● WHAT THE EXERCISE ASKS
Nothing in the records below should be altered in the copy, although the pictures must be left out.

Stored data
○ ○ ○

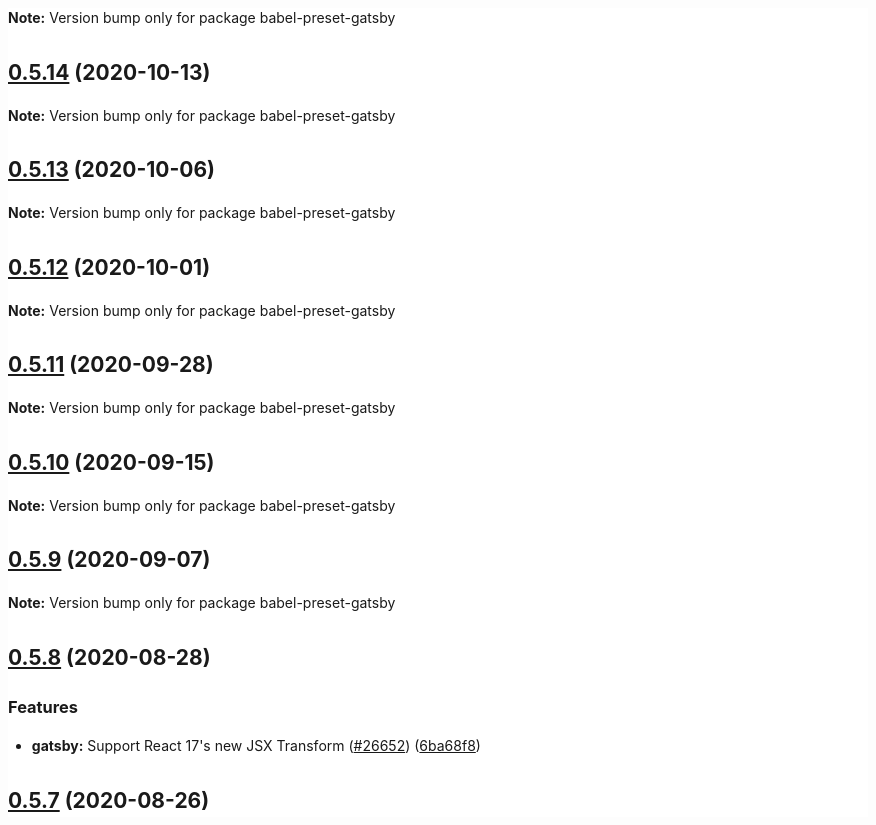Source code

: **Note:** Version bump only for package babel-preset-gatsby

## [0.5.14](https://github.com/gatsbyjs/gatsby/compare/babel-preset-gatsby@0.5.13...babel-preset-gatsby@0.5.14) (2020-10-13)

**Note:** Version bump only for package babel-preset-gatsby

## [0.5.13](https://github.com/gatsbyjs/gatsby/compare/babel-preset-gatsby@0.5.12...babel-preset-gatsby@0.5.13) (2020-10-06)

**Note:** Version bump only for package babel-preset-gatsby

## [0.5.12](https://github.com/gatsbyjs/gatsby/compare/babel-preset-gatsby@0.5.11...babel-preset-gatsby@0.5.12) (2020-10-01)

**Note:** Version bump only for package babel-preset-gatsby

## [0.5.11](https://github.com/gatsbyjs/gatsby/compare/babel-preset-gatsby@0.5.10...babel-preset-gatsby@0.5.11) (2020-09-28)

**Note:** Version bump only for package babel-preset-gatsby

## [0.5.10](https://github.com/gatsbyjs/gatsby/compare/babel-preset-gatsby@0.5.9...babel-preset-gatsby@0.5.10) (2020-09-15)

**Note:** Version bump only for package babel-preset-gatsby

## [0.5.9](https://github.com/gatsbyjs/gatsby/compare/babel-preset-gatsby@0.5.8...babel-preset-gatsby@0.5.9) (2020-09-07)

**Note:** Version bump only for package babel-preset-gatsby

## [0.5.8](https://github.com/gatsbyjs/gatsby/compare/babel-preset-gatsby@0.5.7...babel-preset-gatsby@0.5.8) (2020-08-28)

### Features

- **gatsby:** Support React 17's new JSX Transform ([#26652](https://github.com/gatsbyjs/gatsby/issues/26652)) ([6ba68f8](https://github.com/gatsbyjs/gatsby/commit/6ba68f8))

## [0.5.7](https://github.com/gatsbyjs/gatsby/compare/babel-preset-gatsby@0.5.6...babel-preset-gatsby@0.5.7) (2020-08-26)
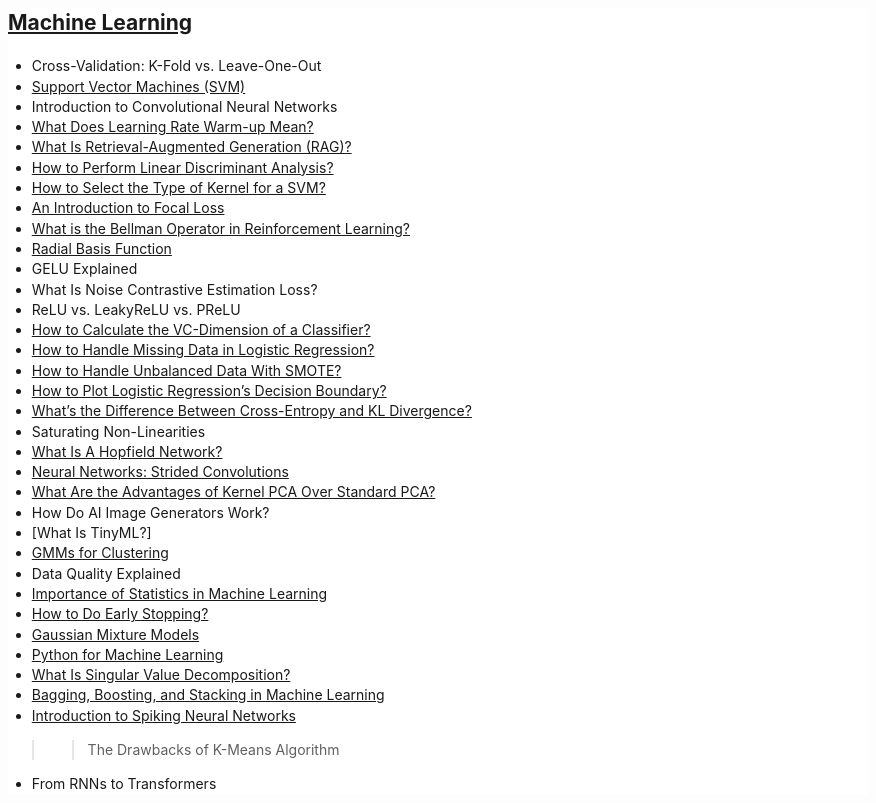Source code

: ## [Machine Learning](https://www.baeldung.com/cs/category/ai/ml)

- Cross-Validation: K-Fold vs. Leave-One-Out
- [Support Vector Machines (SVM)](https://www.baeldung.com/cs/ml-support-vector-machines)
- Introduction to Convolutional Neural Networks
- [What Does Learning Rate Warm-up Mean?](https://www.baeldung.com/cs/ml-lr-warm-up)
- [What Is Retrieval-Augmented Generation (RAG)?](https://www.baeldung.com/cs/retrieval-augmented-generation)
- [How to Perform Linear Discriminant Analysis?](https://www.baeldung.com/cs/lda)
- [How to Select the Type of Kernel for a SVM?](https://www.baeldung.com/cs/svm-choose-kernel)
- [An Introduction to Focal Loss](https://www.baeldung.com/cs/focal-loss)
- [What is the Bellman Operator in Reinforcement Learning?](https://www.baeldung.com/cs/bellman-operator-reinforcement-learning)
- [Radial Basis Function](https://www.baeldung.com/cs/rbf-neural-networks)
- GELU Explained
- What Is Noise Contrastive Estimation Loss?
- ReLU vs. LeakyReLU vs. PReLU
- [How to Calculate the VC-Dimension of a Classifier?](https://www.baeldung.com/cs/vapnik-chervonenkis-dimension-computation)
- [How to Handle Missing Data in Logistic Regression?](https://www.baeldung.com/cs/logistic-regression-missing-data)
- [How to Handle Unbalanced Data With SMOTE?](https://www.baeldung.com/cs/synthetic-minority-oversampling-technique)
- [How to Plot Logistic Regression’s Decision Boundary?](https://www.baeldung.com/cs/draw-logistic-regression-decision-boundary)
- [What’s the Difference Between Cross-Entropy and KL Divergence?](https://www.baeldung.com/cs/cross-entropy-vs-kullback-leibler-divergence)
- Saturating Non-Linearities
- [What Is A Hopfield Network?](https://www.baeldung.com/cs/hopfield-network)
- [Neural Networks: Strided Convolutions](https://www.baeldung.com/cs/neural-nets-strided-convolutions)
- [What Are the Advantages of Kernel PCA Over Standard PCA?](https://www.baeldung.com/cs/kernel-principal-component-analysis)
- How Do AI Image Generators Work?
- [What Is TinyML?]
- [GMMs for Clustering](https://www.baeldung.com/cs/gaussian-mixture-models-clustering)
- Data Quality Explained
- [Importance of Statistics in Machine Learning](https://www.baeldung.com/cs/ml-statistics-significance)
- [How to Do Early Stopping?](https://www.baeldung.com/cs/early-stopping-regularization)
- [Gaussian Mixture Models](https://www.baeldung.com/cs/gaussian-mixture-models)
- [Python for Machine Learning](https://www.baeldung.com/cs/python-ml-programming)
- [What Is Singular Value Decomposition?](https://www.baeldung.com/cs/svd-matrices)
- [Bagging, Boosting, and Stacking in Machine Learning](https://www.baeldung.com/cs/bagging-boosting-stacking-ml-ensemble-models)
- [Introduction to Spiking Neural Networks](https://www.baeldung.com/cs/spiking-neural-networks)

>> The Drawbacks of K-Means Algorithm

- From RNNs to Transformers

○ ○ ○

● TASK RESPONSE
Source code

: **Note:** Version bump only for package babel-preset-gatsby

## [0.5.14](https://github.com/gatsbyjs/gatsby/compare/babel-preset-gatsby@0.5.13...babel-preset-gatsby@0.5.14) (2020-10-13)

**Note:** Version bump only for package babel-preset-gatsby

## [0.5.13](https://github.com/gatsbyjs/gatsby/compare/babel-preset-gatsby@0.5.12...babel-preset-gatsby@0.5.13) (2020-10-06)

**Note:** Version bump only for package babel-preset-gatsby

## [0.5.12](https://github.com/gatsbyjs/gatsby/compare/babel-preset-gatsby@0.5.11...babel-preset-gatsby@0.5.12) (2020-10-01)

**Note:** Version bump only for package babel-preset-gatsby

## [0.5.11](https://github.com/gatsbyjs/gatsby/compare/babel-preset-gatsby@0.5.10...babel-preset-gatsby@0.5.11) (2020-09-28)

**Note:** Version bump only for package babel-preset-gatsby

## [0.5.10](https://github.com/gatsbyjs/gatsby/compare/babel-preset-gatsby@0.5.9...babel-preset-gatsby@0.5.10) (2020-09-15)

**Note:** Version bump only for package babel-preset-gatsby

## [0.5.9](https://github.com/gatsbyjs/gatsby/compare/babel-preset-gatsby@0.5.8...babel-preset-gatsby@0.5.9) (2020-09-07)

**Note:** Version bump only for package babel-preset-gatsby

## [0.5.8](https://github.com/gatsbyjs/gatsby/compare/babel-preset-gatsby@0.5.7...babel-preset-gatsby@0.5.8) (2020-08-28)

### Features

- **gatsby:** Support React 17's new JSX Transform ([#26652](https://github.com/gatsbyjs/gatsby/issues/26652)) ([6ba68f8](https://github.com/gatsbyjs/gatsby/commit/6ba68f8))

## [0.5.7](https://github.com/gatsbyjs/gatsby/compare/babel-preset-gatsby@0.5.6...babel-preset-gatsby@0.5.7) (2020-08-26)
Source code

: ## [Machine Learning](https://www.baeldung.com/cs/category/ai/ml)

- Cross-Validation: K-Fold vs. Leave-One-Out
- [Support Vector Machines (SVM)](https://www.baeldung.com/cs/ml-support-vector-machines)
- Introduction to Convolutional Neural Networks
- [What Does Learning Rate Warm-up Mean?](https://www.baeldung.com/cs/ml-lr-warm-up)
- [What Is Retrieval-Augmented Generation (RAG)?](https://www.baeldung.com/cs/retrieval-augmented-generation)
- [How to Perform Linear Discriminant Analysis?](https://www.baeldung.com/cs/lda)
- [How to Select the Type of Kernel for a SVM?](https://www.baeldung.com/cs/svm-choose-kernel)
- [An Introduction to Focal Loss](https://www.baeldung.com/cs/focal-loss)
- [What is the Bellman Operator in Reinforcement Learning?](https://www.baeldung.com/cs/bellman-operator-reinforcement-learning)
- [Radial Basis Function](https://www.baeldung.com/cs/rbf-neural-networks)
- GELU Explained
- What Is Noise Contrastive Estimation Loss?
- ReLU vs. LeakyReLU vs. PReLU
- [How to Calculate the VC-Dimension of a Classifier?](https://www.baeldung.com/cs/vapnik-chervonenkis-dimension-computation)
- [How to Handle Missing Data in Logistic Regression?](https://www.baeldung.com/cs/logistic-regression-missing-data)
- [How to Handle Unbalanced Data With SMOTE?](https://www.baeldung.com/cs/synthetic-minority-oversampling-technique)
- [How to Plot Logistic Regression’s Decision Boundary?](https://www.baeldung.com/cs/draw-logistic-regression-decision-boundary)
- [What’s the Difference Between Cross-Entropy and KL Divergence?](https://www.baeldung.com/cs/cross-entropy-vs-kullback-leibler-divergence)
- Saturating Non-Linearities
- [What Is A Hopfield Network?](https://www.baeldung.com/cs/hopfield-network)
- [Neural Networks: Strided Convolutions](https://www.baeldung.com/cs/neural-nets-strided-convolutions)
- [What Are the Advantages of Kernel PCA Over Standard PCA?](https://www.baeldung.com/cs/kernel-principal-component-analysis)
- How Do AI Image Generators Work?
- [What Is TinyML?]
- [GMMs for Clustering](https://www.baeldung.com/cs/gaussian-mixture-models-clustering)
- Data Quality Explained
- [Importance of Statistics in Machine Learning](https://www.baeldung.com/cs/ml-statistics-significance)
- [How to Do Early Stopping?](https://www.baeldung.com/cs/early-stopping-regularization)
- [Gaussian Mixture Models](https://www.baeldung.com/cs/gaussian-mixture-models)
- [Python for Machine Learning](https://www.baeldung.com/cs/python-ml-programming)
- [What Is Singular Value Decomposition?](https://www.baeldung.com/cs/svd-matrices)
- [Bagging, Boosting, and Stacking in Machine Learning](https://www.baeldung.com/cs/bagging-boosting-stacking-ml-ensemble-models)
- [Introduction to Spiking Neural Networks](https://www.baeldung.com/cs/spiking-neural-networks)

>> The Drawbacks of K-Means Algorithm

- From RNNs to Transformers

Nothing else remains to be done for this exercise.